Yugoslav Prime Minister Ante Markovic and Soviet President Mikhail Gorbachev visit Dubrovnik together, where the latter is greeted by cheering spectators. Markovic states that the country will pursue “strong measures” to fix the faltering economy and welcomes the assistance of the Soviet Commonwealth.
Prime Minister Ante Markovic of Yugoslavia pronounces the success of his own monetary reforms and the anti-inflation program, despite hundreds of unemployed workers staging a protest outside the headquarters of the government-controlled trade union confederation. He does, however, back down from his Polish-like proposals by offering a slower withdrawal of support for the bloated “self-managed” state enterprises.
Protests by Serbian citizens rock the city of Pristina, Yugoslavia, with demands that the autonomous territory of Kosovo not be elevated to the status of a full republic. Prime Minister Ante Markovic states that the protests result from harassment of Serbian women by Albanian men, and he pledges to step up police units in villages across Kosovo in order to protect the victims. However, he remains insistent that Kosovo should gain an elevated status under any reform of the federation.
President Ante Markovic of Yugoslavia and the leader of the Serbian republic, Dragisa Pavlovic, reach an agreement to reform the national constitution. Under the agreement, the lower house of the national parliament will be based on the principle of “one person, one vote”. A new upper house will have ten senators from each of the new provinces: Serbia, Croatia, Macedonia, Slovenia, Montenegro and Kosovo. Bosnia-Herzegovina will be divided into two special autonomous provinces, each with five independent senators, empowered to pass legislation but subject to veto by the Presidents of Serbia and Croatia.
Police use tear gas and night sticks to suppress a demonstration by hundreds of Serbs opposed to the creation of Kosovo as a full member of the Yugoslavian federation. Serbian President Dragisa Pavlovic warns his Central Committee that those who are supporting “actions on the street” will find themselves purged, while Yugoslav President Ante Markovic threatens to adopt a state of emergency and orders the immediate detention of leading troublemaker, former Mayor of Belgrade Slobodan Milosevic.

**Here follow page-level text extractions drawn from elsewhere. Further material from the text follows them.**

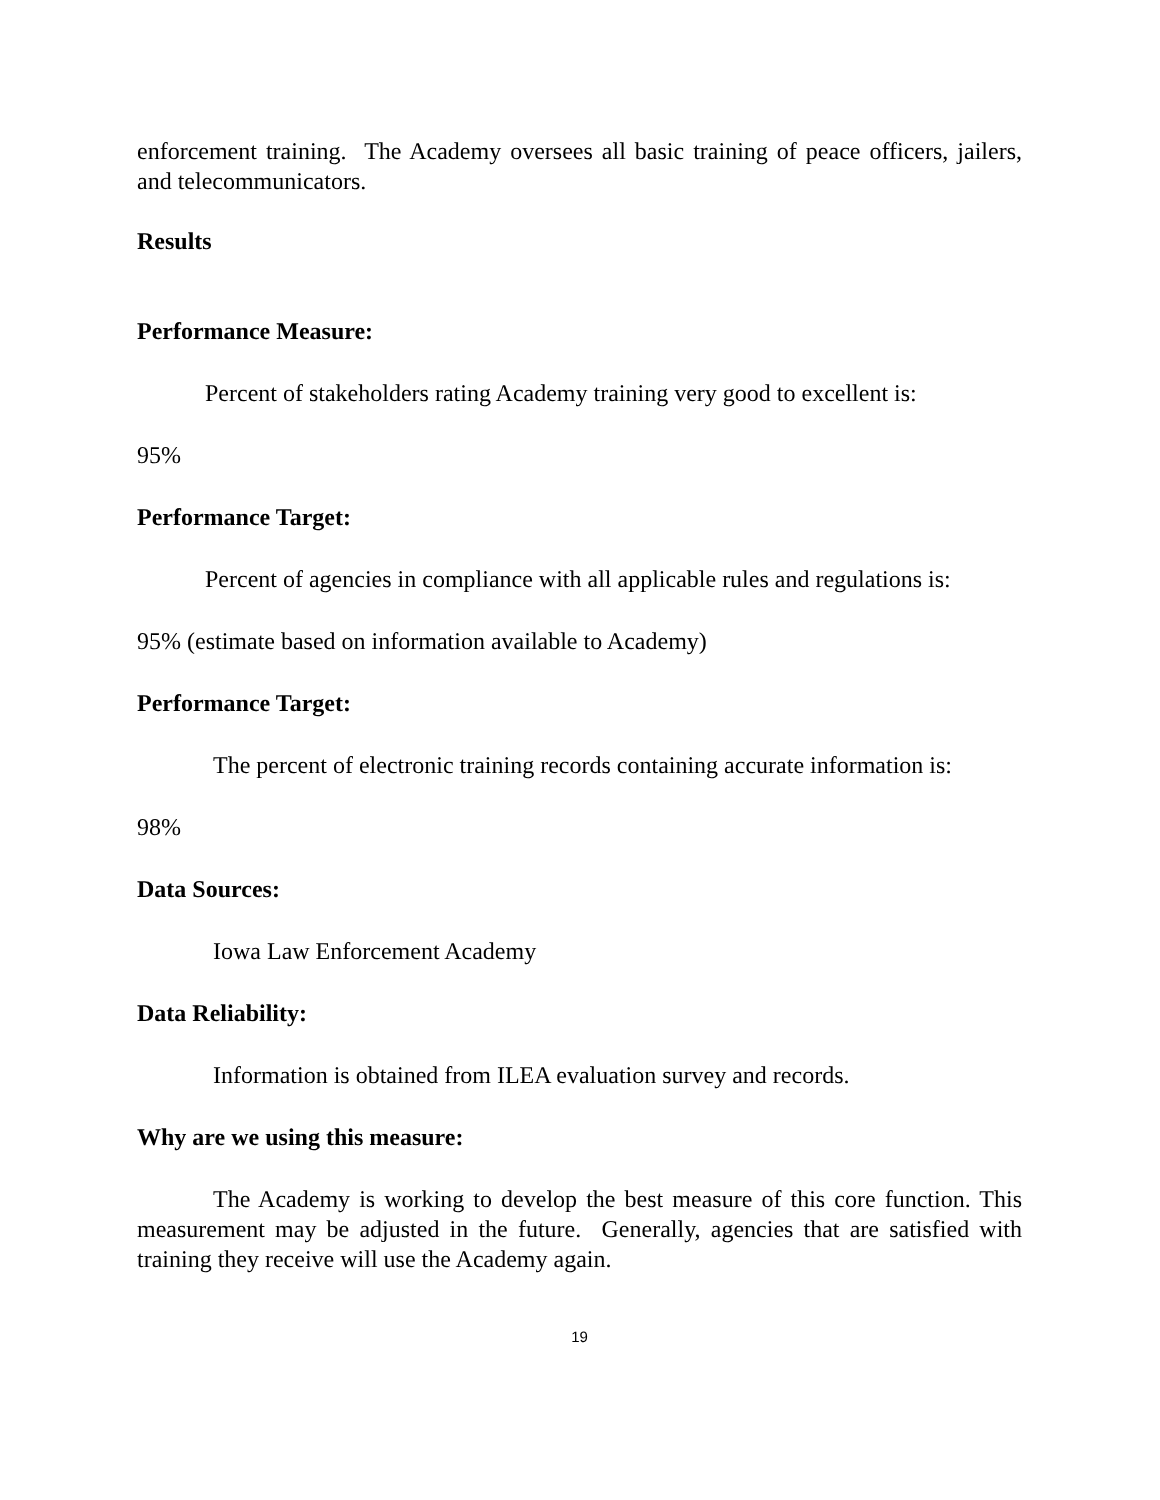enforcement training. The Academy oversees all basic training of peace officers, jailers, and telecommunicators.
Results
Performance Measure:
Percent of stakeholders rating Academy training very good to excellent is:
95%
Performance Target:
Percent of agencies in compliance with all applicable rules and regulations is:
95% (estimate based on information available to Academy)
Performance Target:
The percent of electronic training records containing accurate information is:
98%
Data Sources:
Iowa Law Enforcement Academy
Data Reliability:
Information is obtained from ILEA evaluation survey and records.
Why are we using this measure:
The Academy is working to develop the best measure of this core function. This measurement may be adjusted in the future. Generally, agencies that are satisfied with training they receive will use the Academy again.
19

After three days of talks in Belgrade, Serbian President Dragisa Pavlovic announces the dismissal of four members of the fourteen-member Politburo. Thousands gathered outside the Central Committee building boo Pavlovic as he leaves, calling him “the betrayer of Kosovo”, and turning their backs in advance of his vehicle as he pulls away.

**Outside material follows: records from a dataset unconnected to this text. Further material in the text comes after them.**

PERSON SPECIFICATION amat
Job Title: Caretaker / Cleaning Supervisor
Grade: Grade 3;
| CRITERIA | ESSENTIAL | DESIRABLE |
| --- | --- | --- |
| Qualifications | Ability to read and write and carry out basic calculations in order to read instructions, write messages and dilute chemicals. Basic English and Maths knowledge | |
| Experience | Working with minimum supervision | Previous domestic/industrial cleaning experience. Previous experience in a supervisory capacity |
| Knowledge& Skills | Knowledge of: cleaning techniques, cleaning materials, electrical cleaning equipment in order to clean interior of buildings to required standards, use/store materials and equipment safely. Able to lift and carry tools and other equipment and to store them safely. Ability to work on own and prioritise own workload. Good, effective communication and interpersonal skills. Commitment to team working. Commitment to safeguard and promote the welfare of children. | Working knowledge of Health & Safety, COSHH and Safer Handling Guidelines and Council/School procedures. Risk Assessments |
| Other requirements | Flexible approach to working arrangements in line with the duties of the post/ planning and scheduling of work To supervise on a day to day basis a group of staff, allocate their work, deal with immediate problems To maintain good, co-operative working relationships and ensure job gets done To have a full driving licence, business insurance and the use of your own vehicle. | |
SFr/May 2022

Yugoslavian President Andrei Markovic expresses grave concern over the collapse of the provincial government in Montenegro. He rejects suggestions from Serbian leader Dragisa Pavlovic that the province should be incorporated into Serbia, citing their agreement of last October which recognises Montenegro as a constituent member of the Yugoslav confederation.

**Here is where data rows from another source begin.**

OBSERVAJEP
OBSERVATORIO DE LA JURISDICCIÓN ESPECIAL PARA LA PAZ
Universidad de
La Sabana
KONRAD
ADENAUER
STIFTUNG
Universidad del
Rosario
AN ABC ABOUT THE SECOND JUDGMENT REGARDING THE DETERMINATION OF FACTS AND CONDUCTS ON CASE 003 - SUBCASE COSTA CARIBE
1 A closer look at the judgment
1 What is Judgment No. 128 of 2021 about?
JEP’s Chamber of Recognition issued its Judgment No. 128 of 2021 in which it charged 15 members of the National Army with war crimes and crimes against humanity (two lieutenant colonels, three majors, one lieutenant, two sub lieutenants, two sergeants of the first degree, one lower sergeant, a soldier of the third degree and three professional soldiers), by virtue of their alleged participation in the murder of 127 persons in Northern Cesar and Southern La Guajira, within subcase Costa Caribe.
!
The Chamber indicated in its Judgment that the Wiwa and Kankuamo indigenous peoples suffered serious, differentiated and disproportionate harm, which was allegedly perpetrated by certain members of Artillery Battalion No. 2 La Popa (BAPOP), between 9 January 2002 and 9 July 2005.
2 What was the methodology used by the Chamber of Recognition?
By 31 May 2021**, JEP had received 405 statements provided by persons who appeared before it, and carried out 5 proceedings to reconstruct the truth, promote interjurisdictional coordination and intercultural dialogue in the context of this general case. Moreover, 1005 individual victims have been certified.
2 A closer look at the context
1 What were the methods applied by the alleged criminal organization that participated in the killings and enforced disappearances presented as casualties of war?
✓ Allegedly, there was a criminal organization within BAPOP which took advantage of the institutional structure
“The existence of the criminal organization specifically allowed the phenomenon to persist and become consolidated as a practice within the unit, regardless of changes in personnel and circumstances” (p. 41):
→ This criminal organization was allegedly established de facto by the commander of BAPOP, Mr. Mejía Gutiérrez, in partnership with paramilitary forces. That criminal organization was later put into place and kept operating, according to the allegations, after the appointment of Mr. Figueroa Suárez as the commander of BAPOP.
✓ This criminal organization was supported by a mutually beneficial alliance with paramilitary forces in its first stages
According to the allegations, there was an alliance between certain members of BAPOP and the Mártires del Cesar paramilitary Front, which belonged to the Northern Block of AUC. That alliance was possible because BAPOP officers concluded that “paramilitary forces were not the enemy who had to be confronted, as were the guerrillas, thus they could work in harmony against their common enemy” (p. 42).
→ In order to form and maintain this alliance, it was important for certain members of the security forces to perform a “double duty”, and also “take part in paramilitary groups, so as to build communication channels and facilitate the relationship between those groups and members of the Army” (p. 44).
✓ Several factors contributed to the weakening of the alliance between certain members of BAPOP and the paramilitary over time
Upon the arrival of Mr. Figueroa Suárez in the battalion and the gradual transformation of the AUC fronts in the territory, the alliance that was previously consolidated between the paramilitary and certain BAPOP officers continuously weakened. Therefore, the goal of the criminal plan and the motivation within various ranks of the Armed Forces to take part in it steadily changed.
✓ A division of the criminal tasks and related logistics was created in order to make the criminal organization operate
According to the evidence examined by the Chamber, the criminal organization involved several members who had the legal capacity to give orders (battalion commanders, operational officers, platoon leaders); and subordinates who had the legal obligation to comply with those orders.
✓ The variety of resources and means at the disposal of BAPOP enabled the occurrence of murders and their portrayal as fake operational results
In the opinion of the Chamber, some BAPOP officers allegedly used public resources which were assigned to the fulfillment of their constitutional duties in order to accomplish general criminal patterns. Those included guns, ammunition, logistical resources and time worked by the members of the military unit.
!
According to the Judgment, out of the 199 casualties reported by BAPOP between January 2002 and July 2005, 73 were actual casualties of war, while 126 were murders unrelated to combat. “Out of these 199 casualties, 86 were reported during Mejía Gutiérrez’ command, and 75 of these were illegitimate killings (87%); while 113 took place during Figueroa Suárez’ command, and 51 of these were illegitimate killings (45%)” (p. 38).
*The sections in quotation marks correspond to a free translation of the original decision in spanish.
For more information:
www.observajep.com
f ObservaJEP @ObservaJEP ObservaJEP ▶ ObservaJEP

Protestors in Montenegro insist that their country is “Serbian”, with demands that they be given the protection of the Serbian state. Other strikers demand an end to “Serbian expansionism”. President Ante Markovic is forced to dispatch troops to Podgorica and to ban all public gatherings in the city after the two groups clash. All other states of Yugoslavia, and particularly Slovenia, warn that any violation of Montenegrin rights beyond this point would dissolve the federation. Serbian President Dragisa Pavlovic calls for an end to the tension and violence, blaming general global tensions.